As someone whose background is primarily in embedded systems, how common are single tenant SaaS architectures?

The only webapps that I've released commercially were all intended for internal use by a single customer, running on their private hardware, with usually only a single login, so I'm about as far from this space as you can get and still be a dev...

I was always under the impression that most SaaS was multitenant, with the individual tenants sharing tables, but being disambiguated by customer ID. Am I that far off?

A lot of "enterprise" b2b saas systems with relatively low customer numbers, relatively high ticket price per sale are going to be single tenant. Think things like core banking systems[1] which have very sensitive end-customer data (in that case balances and transactions) in them. No bank would be allowed by their regulator to put that in a multi-tenant system even if they would want to which I don't think they would.

Also any system which could notionally be multitenant but the customer is a tech-savvy large enterprise and wants to bring their own cloud. That's de facto single tenant because they're not going to host anyone else's instance are they? So where I work there are a few saas vendors we deal with where we have set up AWS subaccounts where they have some access and they host an instance of their thing in there just for us. Saas vendors will frequently do this if the contract /client is valuable enough, so it's pretty common in an enterprise context.

[1] Mambu, Thought Machine etc

Is there a list anywhere of these types of checks you do which are critical to approving a saas vendor?

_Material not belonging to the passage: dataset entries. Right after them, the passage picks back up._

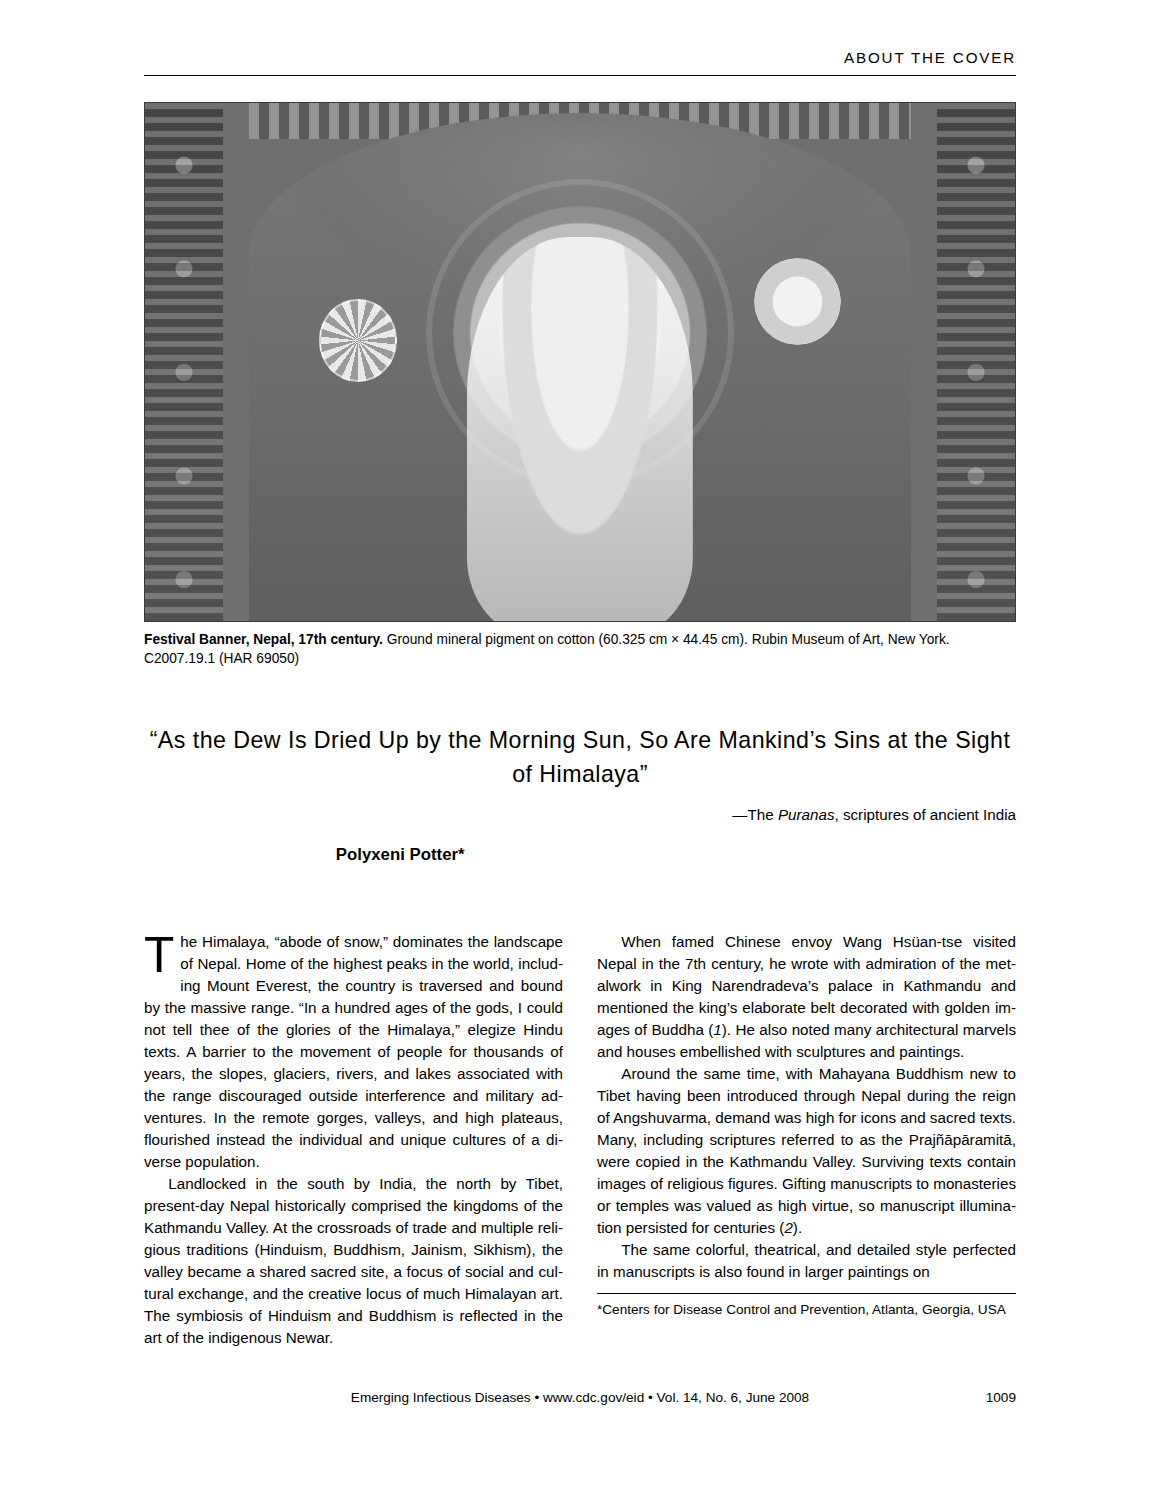ABOUT THE COVER
Festival Banner, Nepal, 17th century. Ground mineral pigment on cotton (60.325 cm × 44.45 cm). Rubin Museum of Art, New York. C2007.19.1 (HAR 69050)
“As the Dew Is Dried Up by the Morning Sun, So Are Mankind’s Sins at the Sight of Himalaya”
—The Puranas, scriptures of ancient India
Polyxeni Potter*
The Himalaya, “abode of snow,” dominates the landscape of Nepal. Home of the highest peaks in the world, including Mount Everest, the country is traversed and bound by the massive range. “In a hundred ages of the gods, I could not tell thee of the glories of the Himalaya,” elegize Hindu texts. A barrier to the movement of people for thousands of years, the slopes, glaciers, rivers, and lakes associated with the range discouraged outside interference and military adventures. In the remote gorges, valleys, and high plateaus, flourished instead the individual and unique cultures of a diverse population.
Landlocked in the south by India, the north by Tibet, present-day Nepal historically comprised the kingdoms of the Kathmandu Valley. At the crossroads of trade and multiple religious traditions (Hinduism, Buddhism, Jainism, Sikhism), the valley became a shared sacred site, a focus of social and cultural exchange, and the creative locus of much Himalayan art. The symbiosis of Hinduism and Buddhism is reflected in the art of the indigenous Newar.
When famed Chinese envoy Wang Hsüan-tse visited Nepal in the 7th century, he wrote with admiration of the metalwork in King Narendradeva’s palace in Kathmandu and mentioned the king’s elaborate belt decorated with golden images of Buddha (1). He also noted many architectural marvels and houses embellished with sculptures and paintings.
Around the same time, with Mahayana Buddhism new to Tibet having been introduced through Nepal during the reign of Angshuvarma, demand was high for icons and sacred texts. Many, including scriptures referred to as the Prajñāpāramitā, were copied in the Kathmandu Valley. Surviving texts contain images of religious figures. Gifting manuscripts to monasteries or temples was valued as high virtue, so manuscript illumination persisted for centuries (2).
The same colorful, theatrical, and detailed style perfected in manuscripts is also found in larger paintings on
*Centers for Disease Control and Prevention, Atlanta, Georgia, USA
Emerging Infectious Diseases • www.cdc.gov/eid • Vol. 14, No. 6, June 2008
1009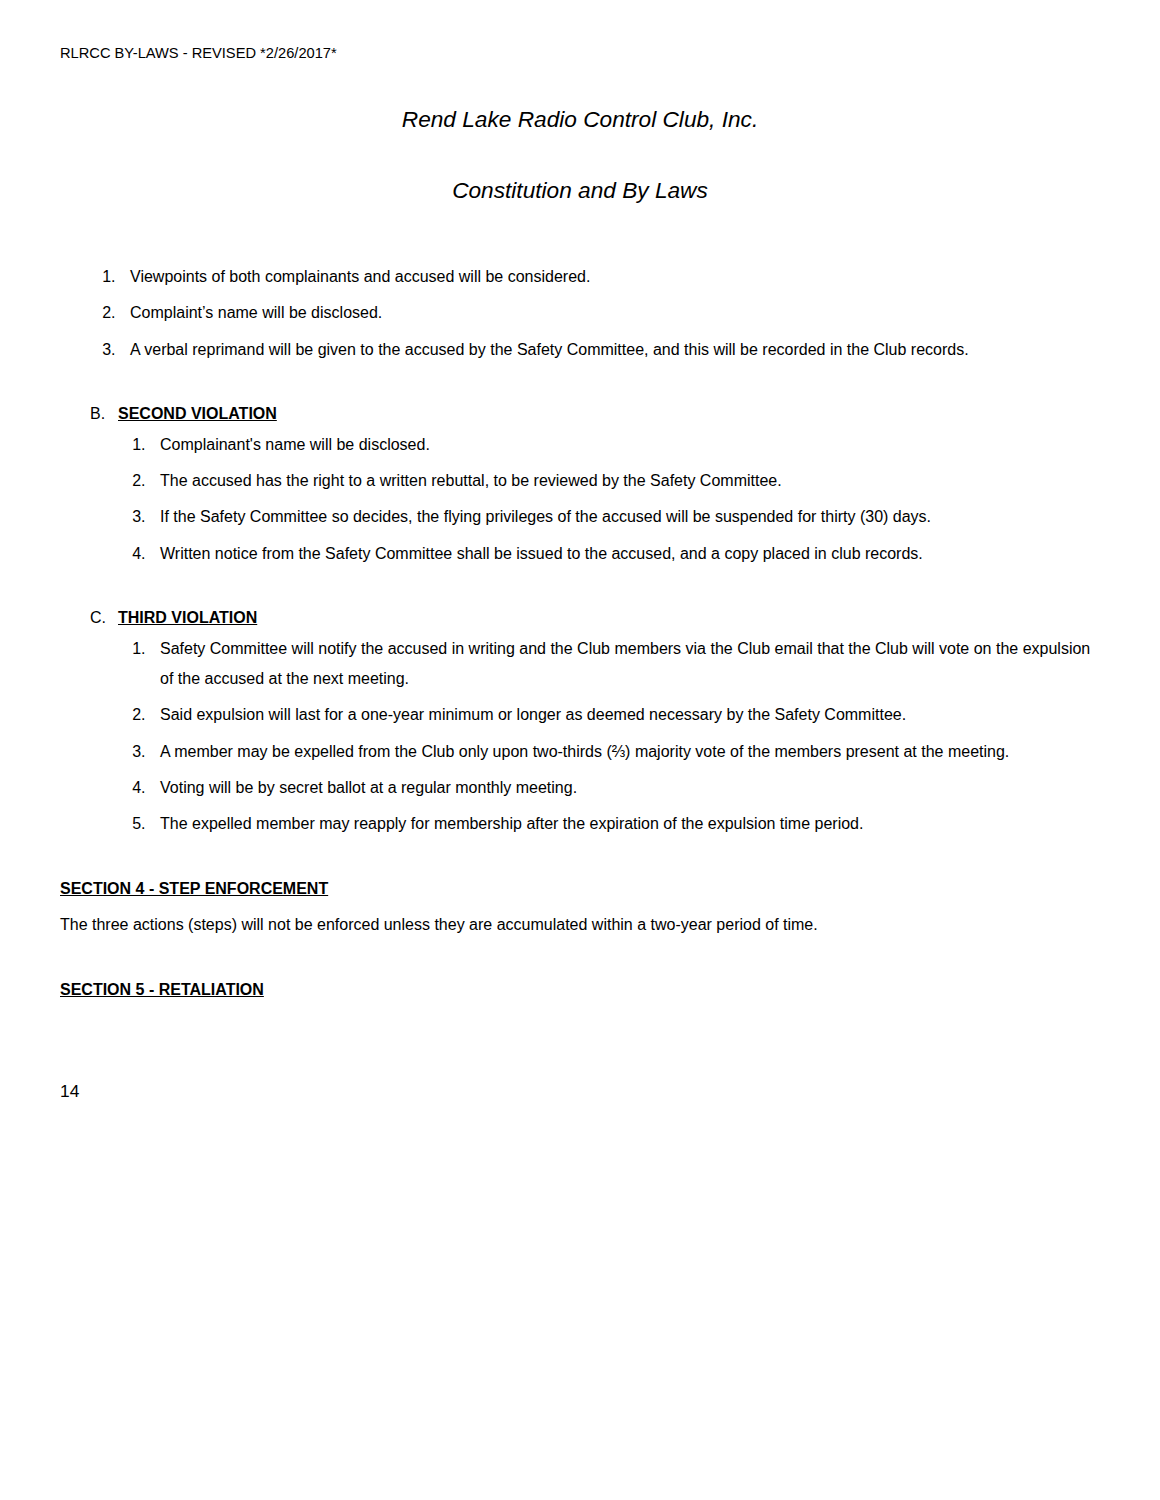RLRCC BY-LAWS - REVISED *2/26/2017*
Rend Lake Radio Control Club, Inc.
Constitution and By Laws
Viewpoints of both complainants and accused will be considered.
Complaint’s name will be disclosed.
A verbal reprimand will be given to the accused by the Safety Committee, and this will be recorded in the Club records.
B. SECOND VIOLATION
Complainant's name will be disclosed.
The accused has the right to a written rebuttal, to be reviewed by the Safety Committee.
If the Safety Committee so decides, the flying privileges of the accused will be suspended for thirty (30) days.
Written notice from the Safety Committee shall be issued to the accused, and a copy placed in club records.
C. THIRD VIOLATION
Safety Committee will notify the accused in writing and the Club members via the Club email that the Club will vote on the expulsion of the accused at the next meeting.
Said expulsion will last for a one-year minimum or longer as deemed necessary by the Safety Committee.
A member may be expelled from the Club only upon two-thirds (⅔) majority vote of the members present at the meeting.
Voting will be by secret ballot at a regular monthly meeting.
The expelled member may reapply for membership after the expiration of the expulsion time period.
SECTION 4 - STEP ENFORCEMENT
The three actions (steps) will not be enforced unless they are accumulated within a two-year period of time.
SECTION 5 - RETALIATION
14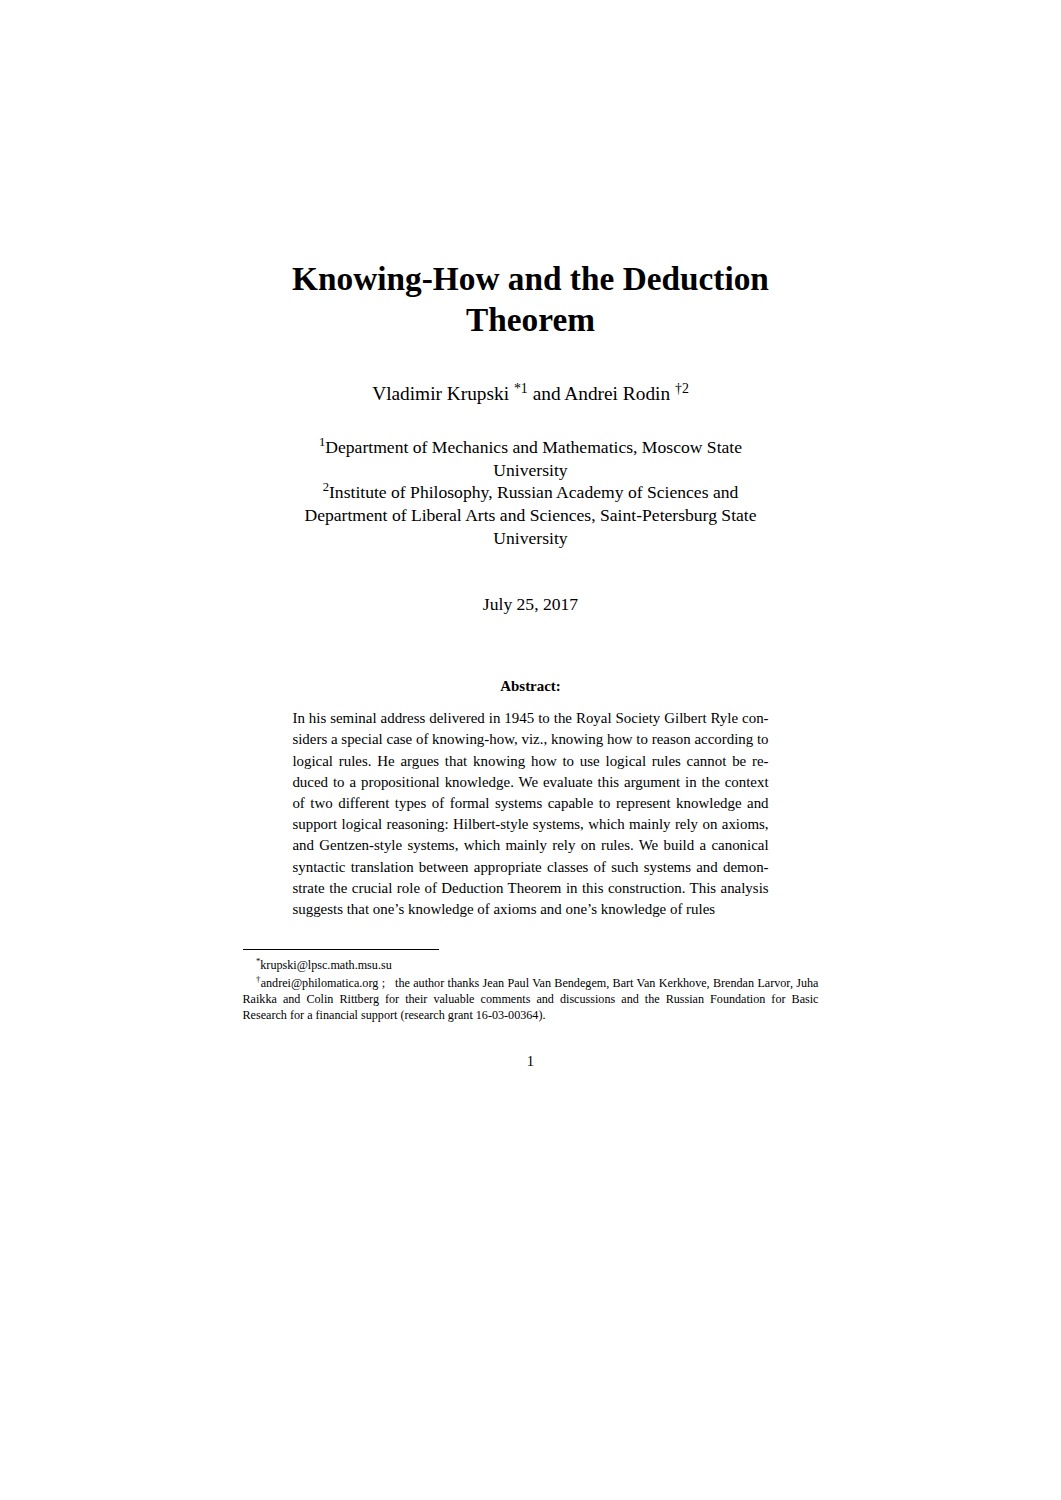Knowing-How and the Deduction
Theorem
Vladimir Krupski *1 and Andrei Rodin †2
1Department of Mechanics and Mathematics, Moscow State
University
2Institute of Philosophy, Russian Academy of Sciences and
Department of Liberal Arts and Sciences, Saint-Petersburg State
University
July 25, 2017
Abstract:
In his seminal address delivered in 1945 to the Royal Society Gilbert Ryle considers a special case of knowing-how, viz., knowing how to reason according to logical rules. He argues that knowing how to use logical rules cannot be reduced to a propositional knowledge. We evaluate this argument in the context of two different types of formal systems capable to represent knowledge and support logical reasoning: Hilbert-style systems, which mainly rely on axioms, and Gentzen-style systems, which mainly rely on rules. We build a canonical syntactic translation between appropriate classes of such systems and demonstrate the crucial role of Deduction Theorem in this construction. This analysis suggests that one’s knowledge of axioms and one’s knowledge of rules
*krupski@lpsc.math.msu.su
†andrei@philomatica.org ; the author thanks Jean Paul Van Bendegem, Bart Van Kerkhove, Brendan Larvor, Juha Raikka and Colin Rittberg for their valuable comments and discussions and the Russian Foundation for Basic Research for a financial support (research grant 16-03-00364).
1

I don't know, but search for "saas vendor due diligence" and you should find a bunch of stuff. Every big corp I've been in the approval seat has a different process so it's not standardized for sure but generally the basic process is the vendor sends out the questionnaire as an excel sheet and provides a box folder or something to dump the evidence in, and then there are a couple of zoom calls to talk through any questions or concerns. There are certification type things like iso 27001 and isae 3402[1] and although they make this process easier because you will rip the bandaid off and take all the pain in one hit I wouldn't recommend a startup go for those right away[2].

[1] https://isae3402.co.uk/isae-3402-and-iso-27001

[2] Going for them will suck up a lot of energy, focus and time and you can't really tell which ones your clients are going to ask for in what order so there is the danger that you get the priorities wrong which would be a bad mistake in the early stage of a saas startup. So what I would recommend is you read through those and whatever nist guidelines and stuff like that and bear them in mind as you build your product, then start researching who you will get to do your ISAE/ISO27001/SOC1/SOC2 audit when you need one, then when the first client says have you got ISAE3402 (or whichever other one) you say "we're working towards it" (which is true) and as soon as you get off the call with your client call your preferred audit vendor and start the process. "We're working towards it" is an acceptable answer for most big corps because they know the process is slow (iirc it takes a minimum of 6 months for any of those because you have to demonstrate the process over time) and they are slow anyway so they don't mind it taking a minute for you to get it done. Then once you have one, the next time a client asks you for that one you have it, and if they ask you for a different one you say "we have <x> already and are working towards <y>" and rinse and repeat. It's going to be easier this time because you'll be able to repurpose some of the stuff you produced for the first one for the second and so on.